72,1% van de 20-64-jarigen is aan het werk in 2023

Werk & Opleiding
72,1% van de 20-64-jarigen is aan het werk in 2023

72,1% van de 20-64-jarigen is aan het werk, ten opzichte van 71,9% in 2022. Dat blijkt uit de jaarresultaten van de Enquête naar de Arbeidskrachten (EAK) die Statbel, het Belgische statistiekbureau, publiceert. Om in 2030 een werkgelegenheidsgraad van 80% te bekomen, moeten er zo’n 550.000 werkenden binnen de leeftijdsgroep van 20 tot en met 64 jaar bijkomen[i].

75,9% van de 20-64-jarige mannen en 68,3% van de vrouwen in die leeftijdscategorie is aan het werk. In 2023 zijn er 4.879.000 20-64-jarigen aan het werk. In Vlaanderen heeft 76,8% van de 20-64-jarigen een job, in Brussel en Wallonië bedraagt de werkgelegenheidsgraad respectievelijk 66,5% en 65,5%. Voor het eerst sinds de jaren 90 ligt de jaarlijkse werkgelegenheidsgraad van Brussel hoger dan die van Wallonië. We observeren de hoogste werkgelegenheidsgraden in West- en Oost-Vlaanderen; in beide provincies is 79% van de 20-64-jarigen aan de slag.
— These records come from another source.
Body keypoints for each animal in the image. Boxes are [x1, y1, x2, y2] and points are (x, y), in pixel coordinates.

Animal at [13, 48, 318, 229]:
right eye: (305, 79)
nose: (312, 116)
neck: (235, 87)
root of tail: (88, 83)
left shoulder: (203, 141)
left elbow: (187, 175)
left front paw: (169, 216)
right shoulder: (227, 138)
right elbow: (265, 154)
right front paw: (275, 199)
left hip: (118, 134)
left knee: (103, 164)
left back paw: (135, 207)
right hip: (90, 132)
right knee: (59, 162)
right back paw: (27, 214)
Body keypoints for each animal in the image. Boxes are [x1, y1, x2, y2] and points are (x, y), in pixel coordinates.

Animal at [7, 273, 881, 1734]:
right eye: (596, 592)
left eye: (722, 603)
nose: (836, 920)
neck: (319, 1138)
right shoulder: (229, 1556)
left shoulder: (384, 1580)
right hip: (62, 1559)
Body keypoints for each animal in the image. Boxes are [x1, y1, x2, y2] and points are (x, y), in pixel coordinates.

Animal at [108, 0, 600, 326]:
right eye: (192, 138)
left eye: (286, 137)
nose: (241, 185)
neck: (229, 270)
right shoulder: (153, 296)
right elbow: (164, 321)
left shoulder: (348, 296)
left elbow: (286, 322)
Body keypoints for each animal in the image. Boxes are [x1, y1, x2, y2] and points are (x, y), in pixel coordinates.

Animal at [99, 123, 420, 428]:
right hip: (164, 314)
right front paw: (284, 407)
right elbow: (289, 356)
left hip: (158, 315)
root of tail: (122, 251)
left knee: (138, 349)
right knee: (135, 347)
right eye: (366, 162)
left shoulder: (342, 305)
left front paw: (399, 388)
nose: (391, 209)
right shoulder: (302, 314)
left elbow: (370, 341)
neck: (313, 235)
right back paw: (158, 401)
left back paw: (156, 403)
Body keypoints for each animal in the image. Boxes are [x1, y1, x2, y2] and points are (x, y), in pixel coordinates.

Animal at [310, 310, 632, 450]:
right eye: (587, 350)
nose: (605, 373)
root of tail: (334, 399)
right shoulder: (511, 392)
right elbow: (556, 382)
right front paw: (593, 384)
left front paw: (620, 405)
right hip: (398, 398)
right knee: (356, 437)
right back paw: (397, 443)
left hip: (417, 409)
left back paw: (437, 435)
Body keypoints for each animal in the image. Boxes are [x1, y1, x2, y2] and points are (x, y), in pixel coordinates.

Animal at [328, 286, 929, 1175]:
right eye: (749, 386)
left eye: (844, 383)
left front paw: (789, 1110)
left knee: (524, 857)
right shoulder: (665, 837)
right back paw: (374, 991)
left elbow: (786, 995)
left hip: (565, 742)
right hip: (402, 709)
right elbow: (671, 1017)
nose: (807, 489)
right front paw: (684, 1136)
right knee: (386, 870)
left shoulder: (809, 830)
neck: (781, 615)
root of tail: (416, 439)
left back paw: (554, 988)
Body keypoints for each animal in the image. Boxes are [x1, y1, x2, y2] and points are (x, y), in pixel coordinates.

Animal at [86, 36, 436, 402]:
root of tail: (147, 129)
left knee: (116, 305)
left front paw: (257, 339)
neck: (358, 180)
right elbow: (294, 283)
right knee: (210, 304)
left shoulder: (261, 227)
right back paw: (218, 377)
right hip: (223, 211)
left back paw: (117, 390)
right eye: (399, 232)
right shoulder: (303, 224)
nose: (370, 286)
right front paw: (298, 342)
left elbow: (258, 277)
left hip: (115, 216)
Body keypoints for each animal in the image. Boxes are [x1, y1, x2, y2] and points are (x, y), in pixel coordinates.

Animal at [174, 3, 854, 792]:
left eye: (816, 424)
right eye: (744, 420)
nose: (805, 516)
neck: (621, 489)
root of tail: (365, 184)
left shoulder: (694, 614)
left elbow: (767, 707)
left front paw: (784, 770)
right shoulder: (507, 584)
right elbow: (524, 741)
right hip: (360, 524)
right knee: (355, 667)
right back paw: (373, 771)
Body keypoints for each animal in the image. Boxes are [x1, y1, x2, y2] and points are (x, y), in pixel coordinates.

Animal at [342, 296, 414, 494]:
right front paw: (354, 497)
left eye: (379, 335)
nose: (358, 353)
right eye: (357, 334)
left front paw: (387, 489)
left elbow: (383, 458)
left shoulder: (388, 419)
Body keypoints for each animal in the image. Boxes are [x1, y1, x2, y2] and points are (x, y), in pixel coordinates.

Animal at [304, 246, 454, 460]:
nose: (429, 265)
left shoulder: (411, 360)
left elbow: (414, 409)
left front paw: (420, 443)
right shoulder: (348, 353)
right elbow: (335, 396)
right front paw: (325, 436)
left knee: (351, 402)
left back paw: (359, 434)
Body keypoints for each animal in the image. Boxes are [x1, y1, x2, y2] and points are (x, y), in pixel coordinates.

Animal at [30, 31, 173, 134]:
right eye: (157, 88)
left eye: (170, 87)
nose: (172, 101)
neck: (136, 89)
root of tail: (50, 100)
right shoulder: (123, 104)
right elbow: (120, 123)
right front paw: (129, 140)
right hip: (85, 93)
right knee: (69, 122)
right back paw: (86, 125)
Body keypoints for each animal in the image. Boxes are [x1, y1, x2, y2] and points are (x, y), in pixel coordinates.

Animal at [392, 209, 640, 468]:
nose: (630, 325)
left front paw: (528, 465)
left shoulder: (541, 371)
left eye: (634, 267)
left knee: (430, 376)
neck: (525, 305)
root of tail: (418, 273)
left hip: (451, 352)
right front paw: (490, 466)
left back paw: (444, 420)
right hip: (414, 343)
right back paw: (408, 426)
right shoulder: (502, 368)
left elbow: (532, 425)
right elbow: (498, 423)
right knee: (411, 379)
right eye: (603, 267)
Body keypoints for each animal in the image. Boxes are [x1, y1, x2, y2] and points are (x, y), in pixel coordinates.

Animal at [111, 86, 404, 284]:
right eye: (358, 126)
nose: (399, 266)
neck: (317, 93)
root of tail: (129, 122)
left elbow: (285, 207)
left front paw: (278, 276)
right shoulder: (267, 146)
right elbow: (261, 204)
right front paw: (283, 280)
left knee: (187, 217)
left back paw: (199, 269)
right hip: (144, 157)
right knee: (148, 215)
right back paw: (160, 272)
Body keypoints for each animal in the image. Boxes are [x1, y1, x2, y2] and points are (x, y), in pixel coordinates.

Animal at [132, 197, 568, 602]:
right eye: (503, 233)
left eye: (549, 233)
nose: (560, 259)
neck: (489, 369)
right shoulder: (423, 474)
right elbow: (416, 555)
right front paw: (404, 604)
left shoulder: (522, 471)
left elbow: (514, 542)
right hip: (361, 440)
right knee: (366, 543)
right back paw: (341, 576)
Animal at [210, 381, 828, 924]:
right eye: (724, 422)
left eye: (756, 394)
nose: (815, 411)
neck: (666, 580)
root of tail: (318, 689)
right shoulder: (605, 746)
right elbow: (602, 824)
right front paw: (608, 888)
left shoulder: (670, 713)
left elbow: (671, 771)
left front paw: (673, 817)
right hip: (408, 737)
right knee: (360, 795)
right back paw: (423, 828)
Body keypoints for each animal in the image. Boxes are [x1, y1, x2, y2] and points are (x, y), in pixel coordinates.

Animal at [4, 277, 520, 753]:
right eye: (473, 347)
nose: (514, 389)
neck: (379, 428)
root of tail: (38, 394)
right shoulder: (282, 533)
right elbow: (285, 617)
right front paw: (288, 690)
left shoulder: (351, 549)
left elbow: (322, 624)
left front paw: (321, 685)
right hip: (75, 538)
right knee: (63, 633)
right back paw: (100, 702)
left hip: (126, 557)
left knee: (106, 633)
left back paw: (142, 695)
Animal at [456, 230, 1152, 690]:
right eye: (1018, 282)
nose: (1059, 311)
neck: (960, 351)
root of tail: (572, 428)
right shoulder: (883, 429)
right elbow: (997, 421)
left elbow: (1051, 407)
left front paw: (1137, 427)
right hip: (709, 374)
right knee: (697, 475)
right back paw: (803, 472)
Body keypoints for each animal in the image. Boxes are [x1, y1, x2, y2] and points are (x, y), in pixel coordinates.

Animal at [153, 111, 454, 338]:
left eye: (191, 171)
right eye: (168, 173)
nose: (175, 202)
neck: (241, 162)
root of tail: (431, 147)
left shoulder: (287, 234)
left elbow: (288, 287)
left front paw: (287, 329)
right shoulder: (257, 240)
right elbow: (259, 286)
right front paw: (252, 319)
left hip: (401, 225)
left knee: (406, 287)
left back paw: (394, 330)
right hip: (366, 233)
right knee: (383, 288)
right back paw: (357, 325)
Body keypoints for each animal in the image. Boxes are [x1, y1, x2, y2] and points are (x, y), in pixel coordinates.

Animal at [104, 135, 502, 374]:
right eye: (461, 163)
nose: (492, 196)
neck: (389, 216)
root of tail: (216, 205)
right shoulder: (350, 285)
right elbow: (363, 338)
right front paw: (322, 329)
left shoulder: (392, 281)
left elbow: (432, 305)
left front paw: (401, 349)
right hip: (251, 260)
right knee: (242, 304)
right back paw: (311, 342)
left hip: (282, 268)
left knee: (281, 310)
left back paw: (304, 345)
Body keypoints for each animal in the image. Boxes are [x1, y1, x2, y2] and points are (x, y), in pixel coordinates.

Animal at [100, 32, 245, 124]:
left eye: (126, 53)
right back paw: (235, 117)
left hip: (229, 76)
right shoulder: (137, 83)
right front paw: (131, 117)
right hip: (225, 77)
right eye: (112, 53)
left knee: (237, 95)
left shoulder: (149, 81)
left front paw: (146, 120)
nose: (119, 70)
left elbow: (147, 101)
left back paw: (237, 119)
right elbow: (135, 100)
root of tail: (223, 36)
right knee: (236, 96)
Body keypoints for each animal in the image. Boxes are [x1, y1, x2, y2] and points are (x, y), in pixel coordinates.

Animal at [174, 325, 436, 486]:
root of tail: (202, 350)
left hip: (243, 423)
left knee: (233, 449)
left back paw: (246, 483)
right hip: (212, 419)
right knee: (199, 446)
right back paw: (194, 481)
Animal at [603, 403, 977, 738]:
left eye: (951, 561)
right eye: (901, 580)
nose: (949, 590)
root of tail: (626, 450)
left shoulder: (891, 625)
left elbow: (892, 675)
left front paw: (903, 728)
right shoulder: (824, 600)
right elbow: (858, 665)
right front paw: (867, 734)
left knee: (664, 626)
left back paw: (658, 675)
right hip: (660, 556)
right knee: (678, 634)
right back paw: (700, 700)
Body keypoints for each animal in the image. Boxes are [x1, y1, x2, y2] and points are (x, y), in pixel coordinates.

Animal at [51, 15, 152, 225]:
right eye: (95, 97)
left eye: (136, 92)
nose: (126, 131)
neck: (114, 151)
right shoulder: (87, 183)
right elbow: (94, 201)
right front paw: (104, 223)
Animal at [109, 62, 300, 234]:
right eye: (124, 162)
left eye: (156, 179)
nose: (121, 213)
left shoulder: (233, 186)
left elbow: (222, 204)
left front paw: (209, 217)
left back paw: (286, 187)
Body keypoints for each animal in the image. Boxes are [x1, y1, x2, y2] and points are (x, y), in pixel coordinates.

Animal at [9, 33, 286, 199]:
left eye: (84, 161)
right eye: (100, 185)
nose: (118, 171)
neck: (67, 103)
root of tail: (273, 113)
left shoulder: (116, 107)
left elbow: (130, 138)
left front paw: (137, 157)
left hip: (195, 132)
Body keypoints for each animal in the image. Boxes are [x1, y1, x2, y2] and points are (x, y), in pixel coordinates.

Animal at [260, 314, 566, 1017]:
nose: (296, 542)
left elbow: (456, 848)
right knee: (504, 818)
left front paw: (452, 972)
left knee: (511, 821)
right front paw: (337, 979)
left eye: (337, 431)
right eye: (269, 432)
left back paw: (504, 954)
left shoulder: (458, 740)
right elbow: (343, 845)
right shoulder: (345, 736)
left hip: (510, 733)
De IAB-werkloosheidsgraad van 2023 bedraagt 5,6%. Dat is hetzelfde cijfer als vorig jaar. De werkloosheidsgraad van mannen wordt op 6,0% geschat, die van vrouwen op 5,1%. In Brussel, waar de werkloosheidsgraad de laatste jaren vrij sterk daalt, is 10,7% van de beroepsbevolking IAB-werkloos. In Wallonië bedraagt de werkloosheidsgraad 8,2% en in Vlaanderen 3,3%. Drie Vlaamse provincies hebben een werkloosheidsgraad van rond de 3%: West-Vlaanderen, Oost-Vlaanderen en Limburg.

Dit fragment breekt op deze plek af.